I drew center lines along one axis as instructed in the tutorial and then made a copy and rotated them 90º for the other axis. It turns out copying may break dimension inheritance. When I created a 3D extrusion of my sketch, the part looked great. Next I wanted to parameterize the model, so I re-entered sketch mode and set a few parameters for overall dimension, slot width and depth, etc. My first centerlines scaled with the model as they (apparently) had a midpoint-of-other-line position constrained, however my rotated lines lacked such a constraint and if the shape were scaled in the other axis the center lines would remain stationary and not scale with the rest of the object. I was able to get the model to work by creating a circular array copy of the center lines, with two copies, rotated 90º, and centered on a circle in the shape. Doing that seemed to create the right constraints without intervention and parameterization worked fine. One minor annoyance in relation to the old CAD software I've used is that circular copy ("polar array") operations seem to require a circle or arc in Fusion 360; I have not yet found a way to create a polar array around a single point.
The parameterization worked well, and I created a part that could be scaled in X or Y dimension, or material thickness, and the interlocking notches would scale appropriately to function without interference, using the shorter side of the part as the limiting value. This was possible because Fusion 360 supports a few mathematical functions in its parameter definitions. I only used min()
and basic arithmetic operators in my parameters.
Next I will explore creating assemblies of multiple copies of the part I created previously, as well as explore whether Fusion can implicitly pin parameters to some other dimension in a drawing without explicitly defining the relationship.
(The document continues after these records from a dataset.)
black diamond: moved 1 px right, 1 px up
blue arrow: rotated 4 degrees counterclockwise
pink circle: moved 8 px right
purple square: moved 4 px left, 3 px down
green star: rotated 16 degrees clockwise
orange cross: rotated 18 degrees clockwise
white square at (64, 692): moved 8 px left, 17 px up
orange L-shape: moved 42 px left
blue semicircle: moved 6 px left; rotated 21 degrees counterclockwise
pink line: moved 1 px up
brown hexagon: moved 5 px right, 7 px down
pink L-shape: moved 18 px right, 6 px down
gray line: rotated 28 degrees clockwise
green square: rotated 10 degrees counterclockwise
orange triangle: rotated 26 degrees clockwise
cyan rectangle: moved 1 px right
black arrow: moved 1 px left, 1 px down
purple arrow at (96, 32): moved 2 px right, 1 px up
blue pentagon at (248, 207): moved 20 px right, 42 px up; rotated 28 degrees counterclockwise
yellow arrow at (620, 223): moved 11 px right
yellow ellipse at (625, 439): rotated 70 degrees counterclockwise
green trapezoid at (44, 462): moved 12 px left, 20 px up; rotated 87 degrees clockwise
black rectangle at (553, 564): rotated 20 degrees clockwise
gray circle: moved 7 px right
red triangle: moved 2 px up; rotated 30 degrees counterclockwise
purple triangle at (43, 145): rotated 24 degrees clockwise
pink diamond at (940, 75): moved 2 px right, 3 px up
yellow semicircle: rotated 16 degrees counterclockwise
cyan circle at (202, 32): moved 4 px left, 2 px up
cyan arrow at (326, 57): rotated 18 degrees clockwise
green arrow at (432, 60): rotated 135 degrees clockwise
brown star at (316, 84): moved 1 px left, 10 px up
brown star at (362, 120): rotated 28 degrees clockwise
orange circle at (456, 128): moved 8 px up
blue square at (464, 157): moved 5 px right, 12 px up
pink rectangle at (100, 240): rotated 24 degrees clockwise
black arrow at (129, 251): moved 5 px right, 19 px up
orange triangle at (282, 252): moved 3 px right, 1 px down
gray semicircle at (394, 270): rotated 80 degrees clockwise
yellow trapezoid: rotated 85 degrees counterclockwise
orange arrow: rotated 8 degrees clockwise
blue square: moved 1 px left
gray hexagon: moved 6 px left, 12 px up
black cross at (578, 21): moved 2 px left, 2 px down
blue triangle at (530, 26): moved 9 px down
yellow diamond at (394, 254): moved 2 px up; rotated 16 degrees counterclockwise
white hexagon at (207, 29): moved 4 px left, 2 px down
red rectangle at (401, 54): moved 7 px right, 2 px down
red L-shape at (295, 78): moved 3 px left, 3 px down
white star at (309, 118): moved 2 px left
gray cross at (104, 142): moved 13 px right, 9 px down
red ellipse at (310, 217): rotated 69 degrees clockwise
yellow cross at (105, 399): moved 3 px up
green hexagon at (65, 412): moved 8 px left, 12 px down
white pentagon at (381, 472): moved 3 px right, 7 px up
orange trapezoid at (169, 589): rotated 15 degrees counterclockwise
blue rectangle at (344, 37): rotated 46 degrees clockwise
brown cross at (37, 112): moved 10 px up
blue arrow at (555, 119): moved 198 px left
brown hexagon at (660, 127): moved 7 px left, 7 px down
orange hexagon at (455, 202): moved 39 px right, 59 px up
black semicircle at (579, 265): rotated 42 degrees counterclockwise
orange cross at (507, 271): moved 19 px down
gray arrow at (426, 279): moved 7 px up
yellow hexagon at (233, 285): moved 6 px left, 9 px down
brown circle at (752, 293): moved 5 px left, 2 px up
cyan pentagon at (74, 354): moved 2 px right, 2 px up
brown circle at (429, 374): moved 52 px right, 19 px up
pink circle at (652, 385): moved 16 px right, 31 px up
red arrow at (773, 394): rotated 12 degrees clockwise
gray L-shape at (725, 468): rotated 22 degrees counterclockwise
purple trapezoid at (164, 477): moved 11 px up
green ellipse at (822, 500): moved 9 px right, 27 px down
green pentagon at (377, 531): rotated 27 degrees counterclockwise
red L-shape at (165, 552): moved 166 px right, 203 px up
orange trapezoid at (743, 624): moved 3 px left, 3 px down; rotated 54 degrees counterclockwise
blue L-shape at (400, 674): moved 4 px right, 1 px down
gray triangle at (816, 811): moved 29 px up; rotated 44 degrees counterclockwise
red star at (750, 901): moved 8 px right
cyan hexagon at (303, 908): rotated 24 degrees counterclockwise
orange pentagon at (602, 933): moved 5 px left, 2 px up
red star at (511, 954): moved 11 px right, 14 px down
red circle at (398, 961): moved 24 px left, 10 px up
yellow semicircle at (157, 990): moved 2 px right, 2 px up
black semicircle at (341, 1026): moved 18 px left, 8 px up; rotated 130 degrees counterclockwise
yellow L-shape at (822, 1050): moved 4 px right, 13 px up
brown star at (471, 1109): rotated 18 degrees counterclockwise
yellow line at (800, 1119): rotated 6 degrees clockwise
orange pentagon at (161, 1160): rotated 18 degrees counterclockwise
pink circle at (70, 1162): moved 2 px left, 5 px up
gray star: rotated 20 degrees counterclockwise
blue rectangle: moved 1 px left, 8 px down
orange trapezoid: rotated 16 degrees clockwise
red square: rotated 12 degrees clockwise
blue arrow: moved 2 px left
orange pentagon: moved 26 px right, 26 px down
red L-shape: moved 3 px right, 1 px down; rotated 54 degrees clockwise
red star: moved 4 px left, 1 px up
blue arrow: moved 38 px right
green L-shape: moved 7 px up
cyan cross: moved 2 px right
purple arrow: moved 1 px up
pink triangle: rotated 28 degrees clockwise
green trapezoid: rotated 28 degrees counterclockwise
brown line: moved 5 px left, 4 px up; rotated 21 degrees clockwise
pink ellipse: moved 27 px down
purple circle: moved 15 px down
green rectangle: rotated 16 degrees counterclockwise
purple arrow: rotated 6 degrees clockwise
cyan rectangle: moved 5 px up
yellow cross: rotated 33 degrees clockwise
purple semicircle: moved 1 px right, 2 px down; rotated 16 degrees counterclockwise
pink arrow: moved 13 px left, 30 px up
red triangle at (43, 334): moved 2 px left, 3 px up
I'll also design a press-fit object of my own!
Other potential final project ideas
- A "smart" microcentrifuge tube rack for automated fluid handling where a human is the robot. The racks could use basic light sensors to detect the position of tubes, presence/absence of fluid, and signal the user which tube to interact with next. Racks could interlock mechanically and electrically to form larger work surfaces.
Dietz, P., Yerazunis, W., & Leigh, D. (2003). Very Low-Cost Sensing and Communication Using Bidirectional LEDs. In A. K. Dey, A. Schmidt, & J. F. McCarthy (Eds.), UbiComp 2003: Ubiquitous Computing (2nd ed., Vol. 2864, pp. 175–191). Berlin, Heidelberg: Springer Berlin Heidelberg. http://doi.org/10.1007/978-3-540-39653-6_14
- An Internet-connected treat dispenser for my cat, Midnight. It's a solved problem, but my cat won't complain about wheel reinvention.